_EXERCISE PASSAGE_
____

# Grubs for trout



## surffshr (Dec 8, 2003)

I was wondering if most of you Trout guys have switched to paddle tail or some other type of grub. I still mostly have curly tails. Or do you perfer the scented baits.
Advice would be appreciated. Getting ready for a week of fishing.

Thanks


----------



## drumchaser (Jan 14, 2003)

Green curly tail or Xmas tree curly tail is always good. Red head.


----------



## obxrules (Sep 26, 2009)

I like the salt and pepper and fire tiger colors paddle tail in saltwater assassian. Also junebug 4 inch grub with Chartreuse tail and the Chartreuse and Pearl white 4" swimming mullets in the Gulp. You can use a double rig large head at top and small trailer. Also a single head which is what i prefer just remember start with the lightest head you can i always use 1/4 ounce. Pay close attention to the last 10 feet in front of you as most trout are caught in close. Hope this helps.


----------



## ja2808 (Dec 30, 2010)

where do you plan of fishing at? Also, what type of water; surf, creeks, inlet, sound?


----------



## surffshr (Dec 8, 2003)

ja2808 said:


> where do you plan of fishing at? Also, what type of water; surf, creeks, inlet, sound?


Ocracoke, ocean side.
Chartreuse tail--- would that be curly tail?


----------



## cobia_slayer (Jan 9, 2008)

surffshr said:


> Ocracoke, ocean side.
> *Chartreuse tail--- would that be curly tail*?


means the color of the tail... 

i prefer darker colors in the morning with a chartreuse tail and during the day salt/pepper with a chartreuse tail or fire tiger.. all bass assassin saltwater assassins


----------



## JAM (Jul 22, 2002)

*Straight from the Reps..*

The Berkley Gulps and also the FishBites Xtreme Scent Releases but all in water temps above 60 degrees. Once the water falls below 60 those baits tend to stiffen up and not work as well. In the colder water with the Trout, its more of a Sight Bite type of thing that they are doing. Sometimes you have to work it by the same fish several different times to get a response from him. This is not something that is my opinion this is fact from the reps. When the water drops below 60 I switch over to Salt Water Assasins all paddle Tails.. All colors.. 

JAM


----------



## Woodduck (Sep 21, 2007)

JAM said:


> The Berkley Gulps and also the FishBites Xtreme Scent Releases but all in water temps above 60 degrees. Once the water falls below 60 those baits tend to stiffen up and not work as well...... When the *water drops below 60 I switch over to Salt Water Assasins all paddle Tails*.. All colors..

____

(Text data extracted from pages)
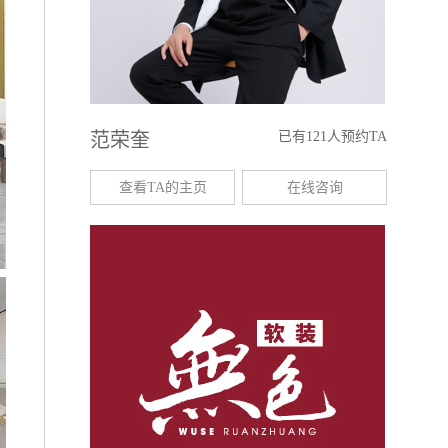
范荣奎
已有121人预约TA
查看TA的主页
在线咨询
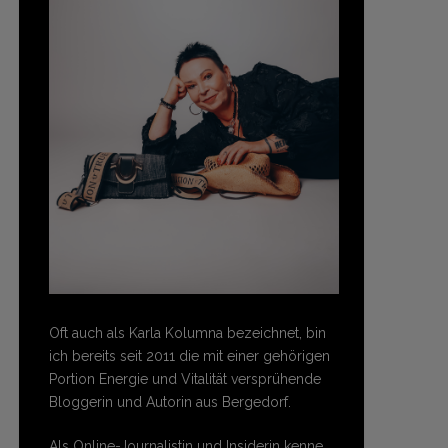
Oft auch als Karla Kolumna bezeichnet, bin
ich bereits seit 2011 die mit einer gehörigen
Portion Energie und Vitalität versprühende
Bloggerin und Autorin aus Bergedorf.
Als Online-Journalistin und Insiderin kenne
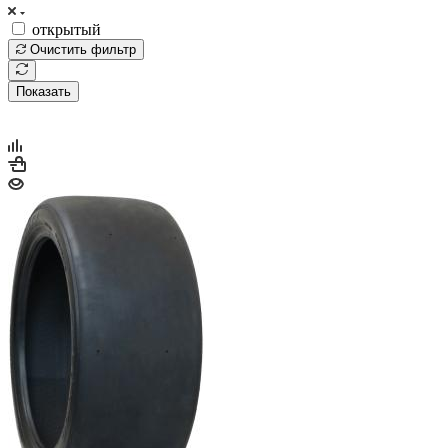
открытый
Очистить фильтр
Показать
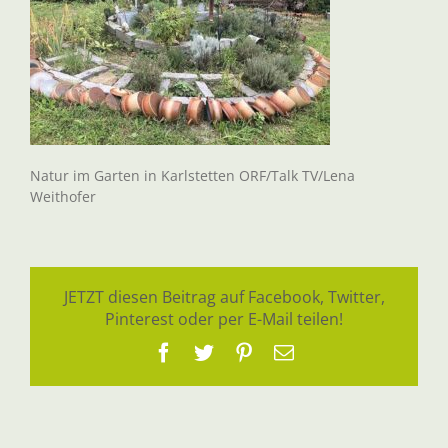
Natur im Garten in Karlstetten ORF/Talk TV/Lena
Weithofer
JETZT diesen Beitrag auf Facebook, Twitter,
Pinterest oder per E-Mail teilen!
Facebook
Twitter
Pinterest
E-
Mail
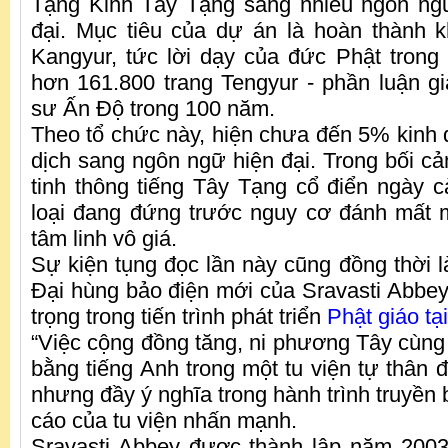
Tạng Kinh Tây Tạng sang nhiều ngôn ngữ
đại. Mục tiêu của dự án là hoàn thành 
Kangyur, tức lời dạy của đức Phật tron
hơn 161.800 trang Tengyur - phần luận gi
sư Ấn Độ trong 100 năm.
Theo tổ chức này, hiện chưa đến 5% kinh
dịch sang ngôn ngữ hiện đại. Trong bối cả
tinh thông tiếng Tây Tạng cổ điển ngày 
loại đang đứng trước nguy cơ đánh mất mộ
tâm linh vô giá.
Sự kiện tụng đọc lần này cũng đồng thời l
Đại hùng bảo điện mới của Sravasti Abbe
trọng trong tiến trình phát triển
Phật giáo t
“Việc cộng đồng tăng, ni phương Tây cùng 
bằng tiếng Anh trong một tu viện tự thân đ
nhưng đầy ý nghĩa trong hành trình truyền 
cáo của tu viện nhấn mạnh.
Sravasti Abbey được thành lập năm 2003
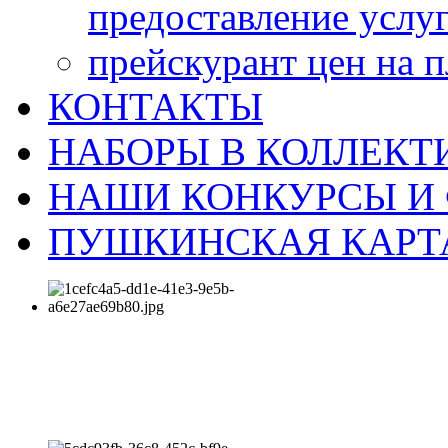
предоставление услу
прейскурант цен на 
КОНТАКТЫ
НАБОРЫ В КОЛЛЕКТ
НАШИ КОНКУРСЫ И
ПУШКИНСКАЯ КАРТ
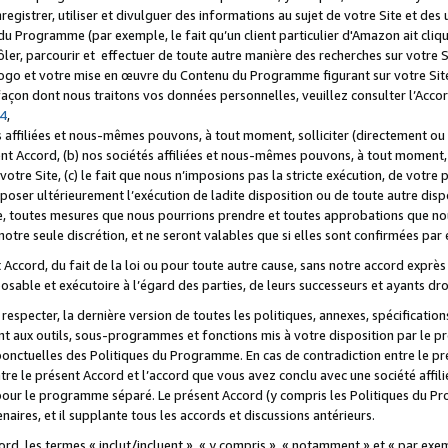
registrer, utiliser et divulguer des informations au sujet de votre Site et des
u Programme (par exemple, le fait qu’un client particulier d'Amazon ait cliqu
ôler, parcourir et effectuer de toute autre manière des recherches sur votre Si
tre logo et votre mise en œuvre du Contenu du Programme figurant sur votre Si
 façon dont nous traitons vos données personnelles, veuillez consulter l’Acc
 4
,
 affiliées et nous-mêmes pouvons, à tout moment, solliciter (directement ou 
nt Accord, (b) nos sociétés affiliées et nous-mêmes pouvons, à tout moment, 
votre Site, (c) le fait que nous n’imposions pas la stricte exécution, de votre
poser ultérieurement l’exécution de ladite disposition ou de toute autre disp
ce, toutes mesures que nous pourrions prendre et toutes approbations que n
otre seule discrétion, et ne seront valables que si elles sont confirmées par 
Accord, du fait de la loi ou pour toute autre cause, sans notre accord exprès 
posable et exécutoire à l’égard des parties, de leurs successeurs et ayants dro
especter, la dernière version de toutes les politiques, annexes, spécification
ant aux outils, sous-programmes et fonctions mis à votre disposition par le 
 ponctuelles des Politiques du Programme. En cas de contradiction entre le p
ntre le présent Accord et l’accord que vous avez conclu avec une société aff
 pour le programme séparé. Le présent Accord (y compris les Politiques du Pr
ires, et il supplante tous les accords et discussions antérieurs.
cord, les termes « inclut/incluent », « y compris », « notamment » et « par e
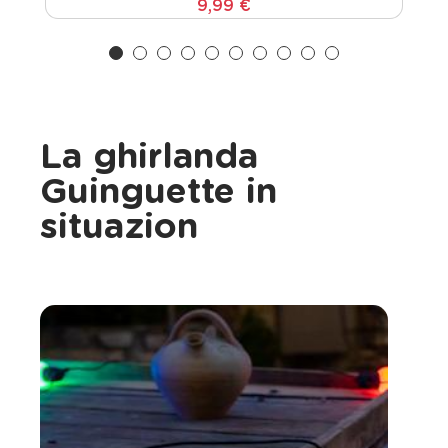
9,99 €
La ghirlanda
Guinguette in
situazion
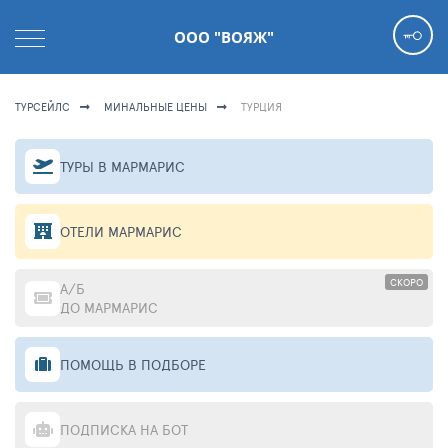
ООО "ВОЯЖ"
ТУРСЕЙЛС
МИНАЛЬНЫЕ ЦЕНЫ
ТУРЦИЯ
ТУРЫ В МАРМАРИС
ОТЕЛИ МАРМАРИС
СКОРО
А/Б
ДО МАРМАРИС
ПОМОЩЬ В ПОДБОРЕ
ПОДПИСКА НА БОТ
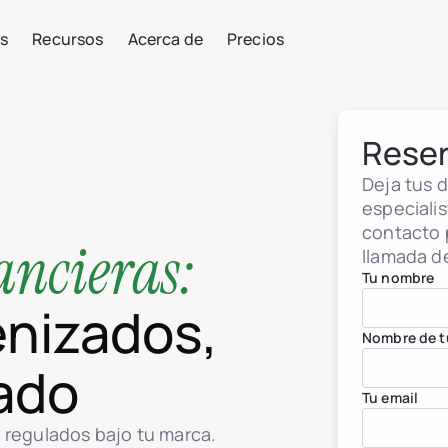
s
Recursos
Acerca de
Precios
Reser
Deja tus 
especiali
contacto 
ancieras:
llamada d
Tu nombre
enizados,
Nombre de t
lado
Tu email
 regulados bajo tu marca.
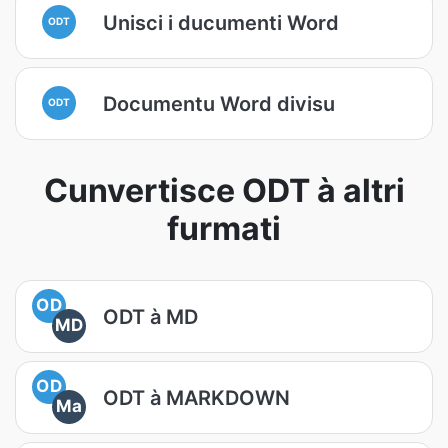
Unisci i ducumenti Word
ODT
Documentu Word divisu
ODT
Cunvertisce ODT à altri
furmati
OD
ODT à MD
MD
OD
ODT à MARKDOWN
Ma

____

_INSTRUCTIONS_
1. Print the part of the trout grub forum thread between "I like the salt" and "Hope this helps.", inclusive.
2. Output the lines of the records from the line containing "Unisci i ducumenti Word" through the final line of the records, inclusive.
The forum thread about grubs for trout and the records are unrelated material.

_SOLUTIONS IN ORDER_
1.
I like the salt and pepper and fire tiger colors paddle tail in saltwater assassian. Also junebug 4 inch grub with Chartreuse tail and the Chartreuse and Pearl white 4" swimming mullets in the Gulp. You can use a double rig large head at top and small trailer. Also a single head which is what i prefer just remember start with the lightest head you can i always use 1/4 ounce. Pay close attention to the last 10 feet in front of you as most trout are caught in close. Hope this helps.

2.
Unisci i ducumenti Word
ODT
Documentu Word divisu
ODT
Cunvertisce ODT à altri
furmati
OD
ODT à MD
MD
OD
ODT à MARKDOWN
Ma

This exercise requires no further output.